• _EXERCISE INPUTS_:
************

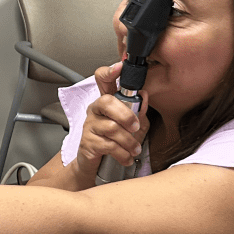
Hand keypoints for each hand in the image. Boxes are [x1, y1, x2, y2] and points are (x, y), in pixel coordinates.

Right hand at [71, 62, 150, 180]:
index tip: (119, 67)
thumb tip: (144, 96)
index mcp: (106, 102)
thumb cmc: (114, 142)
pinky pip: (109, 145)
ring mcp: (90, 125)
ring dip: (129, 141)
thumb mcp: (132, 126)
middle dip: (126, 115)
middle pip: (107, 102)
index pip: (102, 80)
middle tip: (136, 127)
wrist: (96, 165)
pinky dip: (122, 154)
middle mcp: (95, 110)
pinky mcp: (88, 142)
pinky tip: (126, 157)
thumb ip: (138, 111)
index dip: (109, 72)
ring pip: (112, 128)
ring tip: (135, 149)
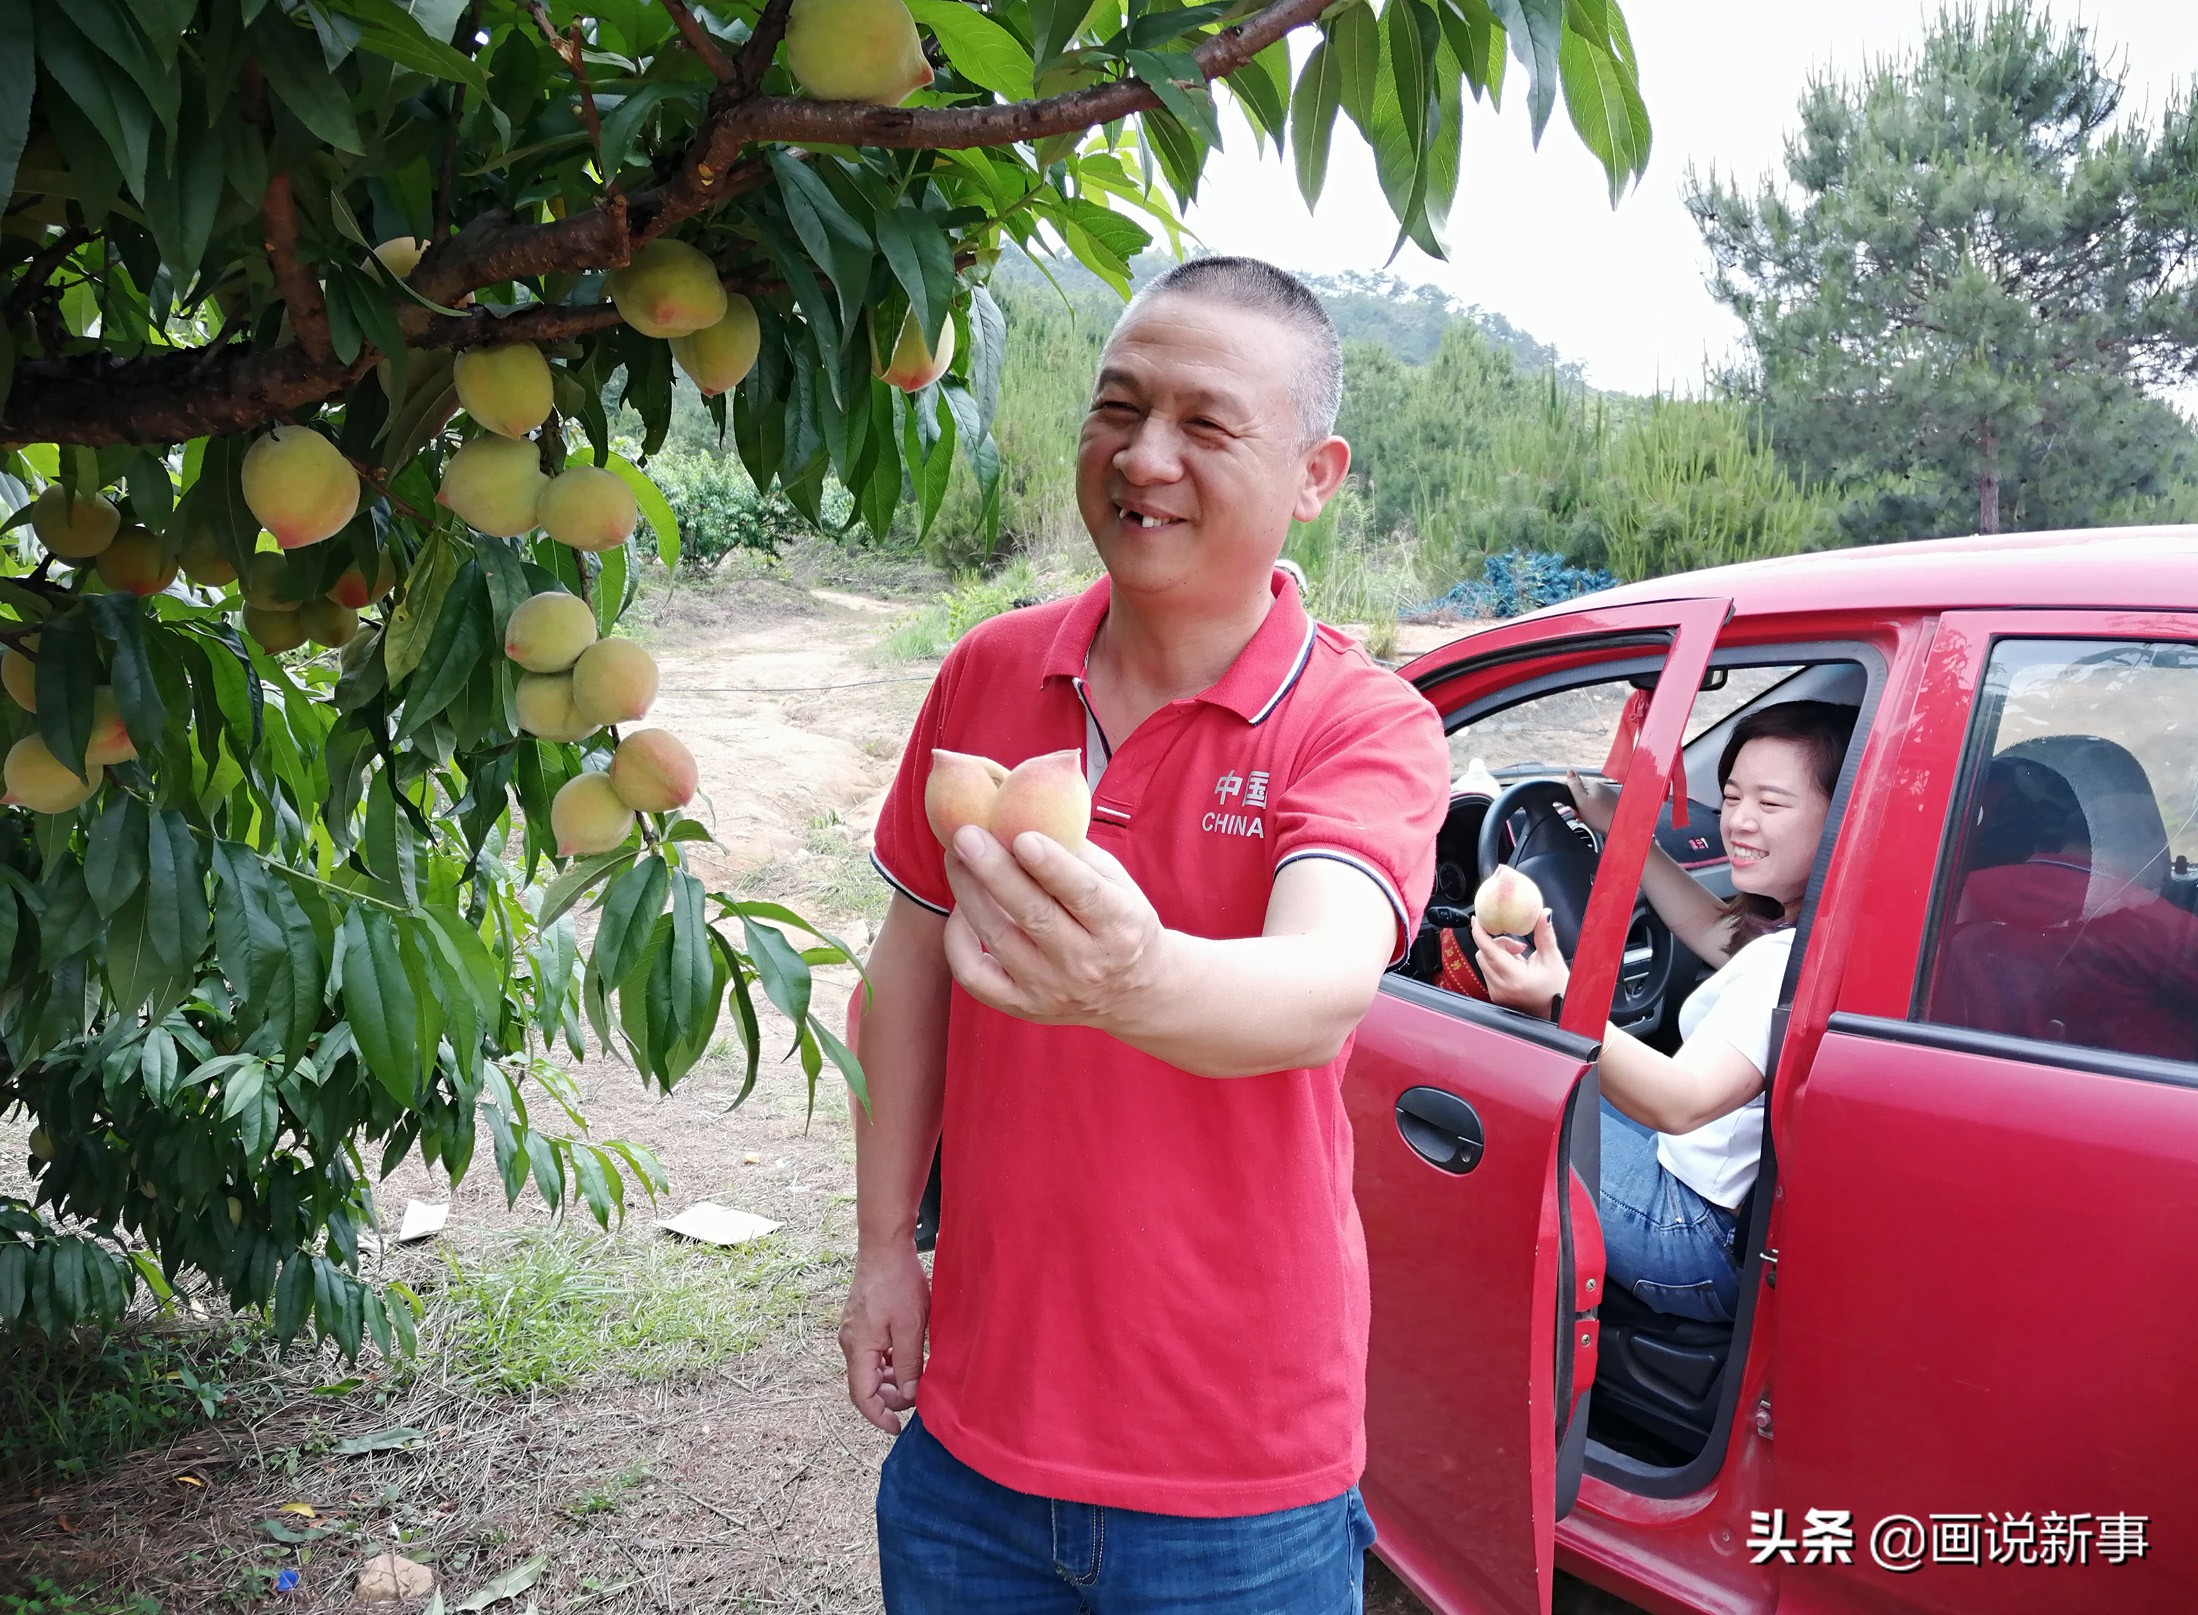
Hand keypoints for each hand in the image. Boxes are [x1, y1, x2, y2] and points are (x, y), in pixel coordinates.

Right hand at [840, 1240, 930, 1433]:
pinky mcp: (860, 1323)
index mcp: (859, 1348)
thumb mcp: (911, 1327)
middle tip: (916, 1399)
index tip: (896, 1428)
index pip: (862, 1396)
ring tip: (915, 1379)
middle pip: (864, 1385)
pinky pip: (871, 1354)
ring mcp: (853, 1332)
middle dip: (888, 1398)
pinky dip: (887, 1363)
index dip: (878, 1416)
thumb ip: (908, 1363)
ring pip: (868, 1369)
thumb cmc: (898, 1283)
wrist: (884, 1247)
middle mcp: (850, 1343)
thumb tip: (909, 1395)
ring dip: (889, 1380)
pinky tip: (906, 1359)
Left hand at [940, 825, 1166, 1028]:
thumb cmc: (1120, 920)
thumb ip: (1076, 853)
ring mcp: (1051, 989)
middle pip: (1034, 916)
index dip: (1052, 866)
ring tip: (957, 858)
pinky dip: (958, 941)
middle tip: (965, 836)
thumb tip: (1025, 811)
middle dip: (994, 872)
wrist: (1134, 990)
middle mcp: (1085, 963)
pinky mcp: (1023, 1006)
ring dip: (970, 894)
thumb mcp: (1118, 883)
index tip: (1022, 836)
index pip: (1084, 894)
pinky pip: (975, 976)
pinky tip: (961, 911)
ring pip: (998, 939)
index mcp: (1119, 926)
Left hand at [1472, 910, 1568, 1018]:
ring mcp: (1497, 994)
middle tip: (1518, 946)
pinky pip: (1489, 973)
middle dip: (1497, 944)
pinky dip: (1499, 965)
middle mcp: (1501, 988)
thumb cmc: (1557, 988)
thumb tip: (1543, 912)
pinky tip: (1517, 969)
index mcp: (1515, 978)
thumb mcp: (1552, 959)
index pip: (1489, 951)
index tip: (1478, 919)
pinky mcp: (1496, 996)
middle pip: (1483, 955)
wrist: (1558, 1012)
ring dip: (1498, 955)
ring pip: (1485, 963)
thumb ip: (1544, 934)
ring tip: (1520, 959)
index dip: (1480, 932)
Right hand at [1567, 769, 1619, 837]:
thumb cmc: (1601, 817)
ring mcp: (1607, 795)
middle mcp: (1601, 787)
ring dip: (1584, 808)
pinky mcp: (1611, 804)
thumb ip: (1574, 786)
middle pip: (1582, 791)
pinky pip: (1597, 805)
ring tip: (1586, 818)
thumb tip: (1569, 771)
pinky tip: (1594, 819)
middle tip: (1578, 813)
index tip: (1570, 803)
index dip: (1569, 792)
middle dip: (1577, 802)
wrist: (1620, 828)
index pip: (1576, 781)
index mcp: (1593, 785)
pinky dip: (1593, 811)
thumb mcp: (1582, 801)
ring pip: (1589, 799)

************

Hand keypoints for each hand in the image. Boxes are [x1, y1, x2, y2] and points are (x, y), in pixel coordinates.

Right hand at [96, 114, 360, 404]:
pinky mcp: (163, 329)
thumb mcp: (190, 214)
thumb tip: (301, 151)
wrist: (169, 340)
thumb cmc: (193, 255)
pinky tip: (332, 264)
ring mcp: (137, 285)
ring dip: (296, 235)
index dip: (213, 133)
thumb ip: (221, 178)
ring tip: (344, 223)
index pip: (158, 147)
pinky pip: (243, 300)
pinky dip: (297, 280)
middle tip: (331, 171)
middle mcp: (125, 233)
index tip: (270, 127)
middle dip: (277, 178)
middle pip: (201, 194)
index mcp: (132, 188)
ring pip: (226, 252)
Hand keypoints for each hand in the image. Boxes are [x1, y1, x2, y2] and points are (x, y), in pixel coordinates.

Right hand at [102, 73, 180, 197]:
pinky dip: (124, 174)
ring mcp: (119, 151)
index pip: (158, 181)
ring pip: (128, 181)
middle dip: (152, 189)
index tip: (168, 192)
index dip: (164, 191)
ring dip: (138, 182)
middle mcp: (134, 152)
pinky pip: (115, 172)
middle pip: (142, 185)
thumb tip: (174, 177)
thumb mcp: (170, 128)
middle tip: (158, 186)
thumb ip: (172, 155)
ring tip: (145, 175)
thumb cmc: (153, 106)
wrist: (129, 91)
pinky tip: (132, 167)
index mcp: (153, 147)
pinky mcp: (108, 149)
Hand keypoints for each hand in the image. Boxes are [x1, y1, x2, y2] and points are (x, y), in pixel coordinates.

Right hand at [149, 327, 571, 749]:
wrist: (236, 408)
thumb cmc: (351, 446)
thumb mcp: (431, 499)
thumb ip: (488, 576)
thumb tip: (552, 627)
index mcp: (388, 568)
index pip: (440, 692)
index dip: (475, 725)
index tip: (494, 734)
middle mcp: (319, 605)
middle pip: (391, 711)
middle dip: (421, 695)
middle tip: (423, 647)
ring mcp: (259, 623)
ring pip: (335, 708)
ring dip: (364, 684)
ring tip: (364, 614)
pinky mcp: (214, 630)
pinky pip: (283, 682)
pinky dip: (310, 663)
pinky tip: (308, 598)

************

Report each line in the entries where the string "Right" occurs.

Right hand at [71, 62, 150, 180]:
Right hand at [840, 1240, 930, 1433]:
Right hand at [1567, 769, 1619, 837]:
Right hand at [96, 114, 360, 404]:
Right hand at [102, 73, 180, 197]:
Right hand at [149, 327, 571, 749]:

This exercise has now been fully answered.